Adénabar se tut un instant, puis, me regardant avec méfiance, ajouta, un sourire malicieux aux lèvres :
— J’imagine que tu auras entendu dire que Jérusalem est devenue malsaine pour les personnes douées de raison. Tu n’as sans doute point oublié le tremblement de terre que nous avons subi l’autre matin ; on raconte que de nombreux sépulcres de saints s’ouvrirent alors, que des morts sont sortis et sont apparus à maintes personnes.
— Moi, j’en connais seulement un seul qui a ressuscité des morts, répondis-je, et tu le connais toi aussi. Avec cette histoire d’avancement et de mutation dans d’autres contrées, on cherche à te suborner afin que tu ne parles pas de lui et certes, il n’est pas aussi simple de fermer la bouche d’un centurion que celle d’un vulgaire légionnaire !
— Je ne vois vraiment pas ce que tu veux dire, répliqua Adénabar, le regard plein de frayeur mal dissimulée. Mais je crois que tu te souviendras du légionnaire Longinus. Eh bien, sa lance se comporte bizarrement entre ses mains et il n’arrive plus à la manier convenablement au cours de l’exercice ; elle l’a blessé à un pied et lui a échappé alors qu’il visait un sac de foin, manquant me blesser moi qui étais placé derrière lui. Cependant son javelot n’est pas défectueux par lui-même, c’est Longinus qui ne va pas. Pour le prouver, j’ai jeté cette lance moi-même et mis dans le mille à quarante pas ; quant à Longinus, il peut se servir de n’importe quel javelot, sauf du sien.
— Fais-tu allusion à celui dont il perça le côté du fils de Dieu ? demandai-je.
— Pour rien au monde il ne faut dire que cet homme était fils de Dieu ! supplia-t-il.

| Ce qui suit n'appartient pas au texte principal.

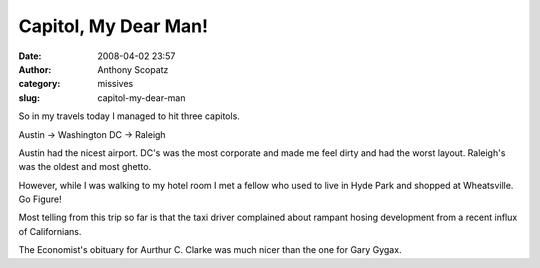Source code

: Capitol, My Dear Man!
#####################
:date: 2008-04-02 23:57
:author: Anthony Scopatz
:category: missives
:slug: capitol-my-dear-man

So in my travels today I managed to hit three capitols.

Austin -> Washington DC -> Raleigh

Austin had the nicest airport. DC's was the most corporate and made me feel 
dirty and had the worst layout. Raleigh's was the oldest and most ghetto.

However, while I was walking to my hotel room I met a fellow who used to
live in Hyde Park and shopped at Wheatsville. Go Figure!

Most telling from this trip so far is that the taxi driver complained
about rampant hosing development from a recent influx of Californians.

The Economist's obituary for Aurthur C. Clarke was much nicer than the
one for Gary Gygax.
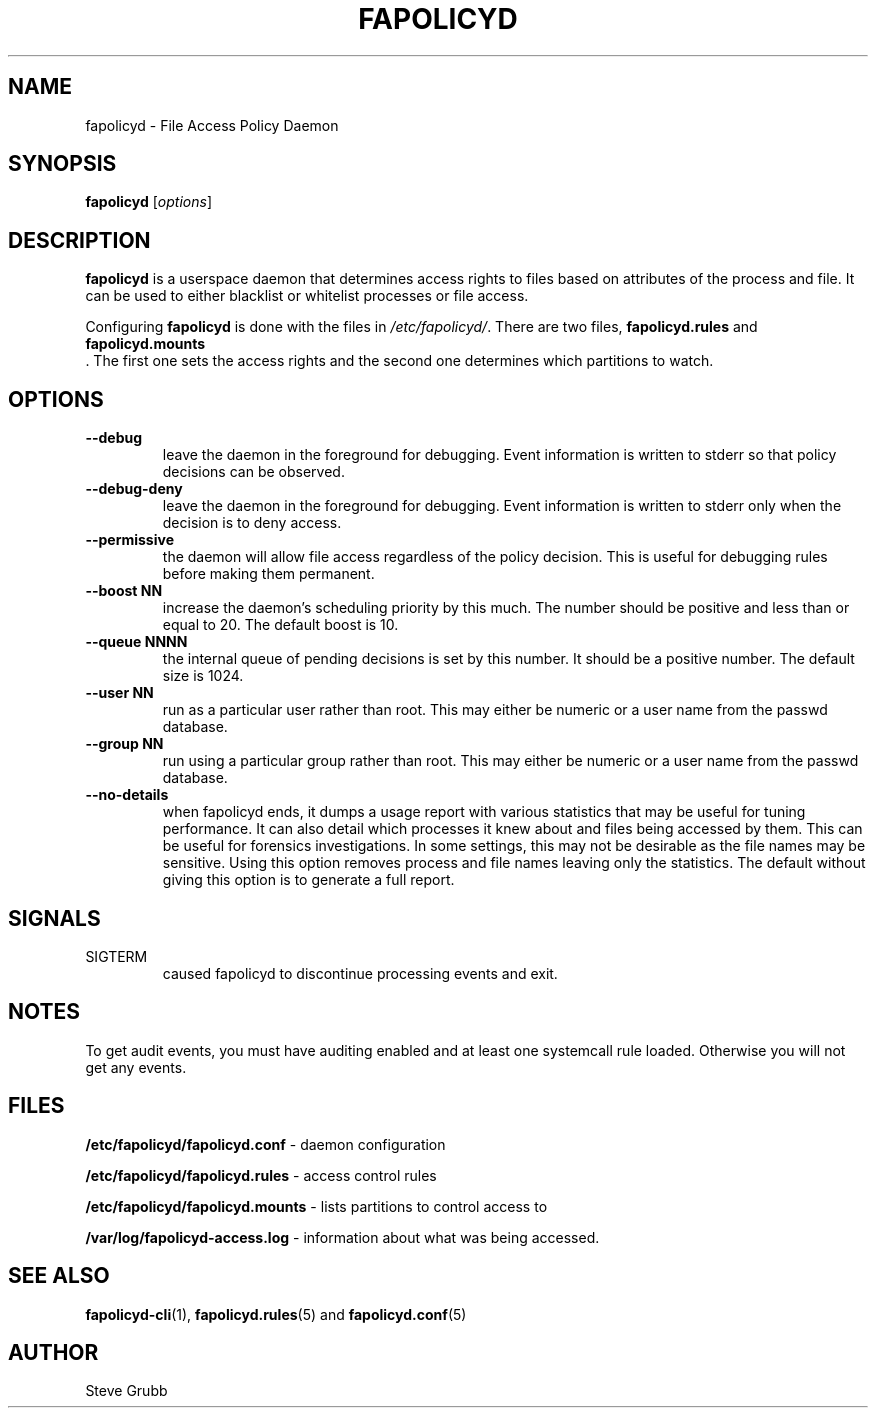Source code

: .TH "FAPOLICYD" "8" "July 2019" "Red Hat" "System Administration Utilities"
.SH NAME
fapolicyd \- File Access Policy Daemon
.SH SYNOPSIS
\fBfapolicyd\fP [\fIoptions\fP]
.SH DESCRIPTION
\fBfapolicyd\fP is a userspace daemon that determines access rights to files based on attributes of the process and file. It can be used to either blacklist or whitelist processes or file access.

Configuring \fBfapolicyd\fP is done with the files in \fI/etc/fapolicyd/\fP. There are two files,
.B fapolicyd.rules
and
.B fapolicyd.mounts
 . The first one sets the access rights and the second one determines which partitions to watch.
.SH OPTIONS
.TP
.B \-\-debug
leave the daemon in the foreground for debugging. Event information is written to stderr so that policy decisions can be observed.
.TP
.B \-\-debug\-deny
leave the daemon in the foreground for debugging. Event information is written to stderr only when the decision is to deny access.
.TP
.B \-\-permissive
the daemon will allow file access regardless of the policy decision. This is useful for debugging rules before making them permanent.
.TP
.B \-\-boost\ NN
increase the daemon's scheduling priority by this much. The number should be positive and less than or equal to 20. The default boost is 10.
.TP
.B \-\-queue\ NNNN
the internal queue of pending decisions is set by this number. It should be a positive number. The default size is 1024.
.TP
.B \-\-user\ NN
run as a particular user rather than root. This may either be numeric or a user name from the passwd database.
.TP
.B \-\-group\ NN
run using a particular group rather than root. This may either be numeric or a user name from the passwd database.
.TP
.B \-\-no-details
when fapolicyd ends, it dumps a usage report with various statistics that may be useful for tuning performance. It can also detail which processes it knew about and files being accessed by them. This can be useful for forensics investigations. In some settings, this may not be desirable as the file names may be sensitive. Using this option removes process and file names leaving only the statistics. The default without giving this option is to generate a full report.
.SH SIGNALS
.TP
SIGTERM
caused fapolicyd to discontinue processing events and exit.

.SH NOTES
To get audit events, you must have auditing enabled and at least one systemcall rule loaded. Otherwise you will not get any events.

.SH FILES
.B /etc/fapolicyd/fapolicyd.conf
- daemon configuration
.P
.B /etc/fapolicyd/fapolicyd.rules
- access control rules
.P
.B /etc/fapolicyd/fapolicyd.mounts
- lists partitions to control access to
.P
.B /var/log/fapolicyd-access.log
- information about what was being accessed.

.SH "SEE ALSO"
.BR fapolicyd-cli (1),
.BR fapolicyd.rules (5)
and
.BR fapolicyd.conf (5)

.SH AUTHOR
Steve Grubb
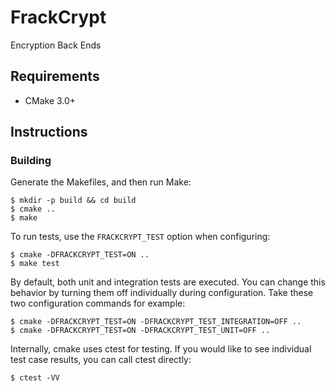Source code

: * FrackCrypt [[http://travis-ci.org/Towerism/FrackCrypt][https://travis-ci.org/Towerism/FrackCrypt.svg]]
Encryption Back Ends
** Requirements
- CMake 3.0+
** Instructions
*** Building
Generate the Makefiles, and then run Make:
#+BEGIN_SRC
$ mkdir -p build && cd build
$ cmake ..
$ make
#+END_SRC
To run tests, use the ~FRACKCRYPT_TEST~ option when configuring:
#+BEGIN_SRC
$ cmake -DFRACKCRYPT_TEST=ON ..
$ make test
#+END_SRC
By default, both unit and integration tests are executed. You can 
change this behavior by turning them off individually during 
configuration. Take these two configuration commands for example:
#+BEGIN_SRC
$ cmake -DFRACKCRYPT_TEST=ON -DFRACKCRYPT_TEST_INTEGRATION=OFF ..
$ cmake -DFRACKCRYPT_TEST=ON -DFRACKCRYPT_TEST_UNIT=OFF ..
#+END_SRC
Internally, cmake uses ctest for testing. If you would like to see
individual test case results, you can call ctest directly:
#+BEGIN_SRC
$ ctest -VV
#+END_SRC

J’ai ce mot en horreur ! Autre chose cependant, le bourreau de la légion a les bras paralysés et n’a même plus la force de lever son fouet, c’est à peine s’il peut porter la nourriture à sa bouche en s’aidant de ses deux mains. Le chirurgien du fort Antonia n’a décelé aucune maladie et le soupçonne d’être un simulateur qui veut obtenir la concession de son terrain pour jouir avant le temps d’une tranquille petite vie dans la cité des vétérans ; il lui manque juste deux ans pour terminer ses vingt ans de service. L’expérience de la médecine dans les armées ayant prouvé que le fouet guérit de nombreuses maladies qui échappent à la vue, on l’a fouetté mais il a enduré les coups, serrant entre ses dents un morceau de cuir comme un vieux légionnaire. Toutefois, et comme il n’a point recouvré l’usage de ses bras, il est probable que l’on mettra sa paralysie sur le compte des rhumatismes, mal légalement admis dans la légion. Les officiers en effet en souffrent plus que les soldats, car ils doivent de temps en temps abandonner le tranquille train-train de la vie de garnison pour aller dormir à la belle étoile à même le sol, exposés au froid et aux intempéries. Mais, poursuivit Adénabar en rêvant, je n’ai pas souvenance que le Nazaréen eût maudit nul d’entre nous, au contraire, du haut de sa croix, il demanda à son père qu’il nous pardonnât car nous ne savions pas ce que nous faisions. À l’époque je crus qu’il était en proie au délire car son père n’était point parmi les spectateurs.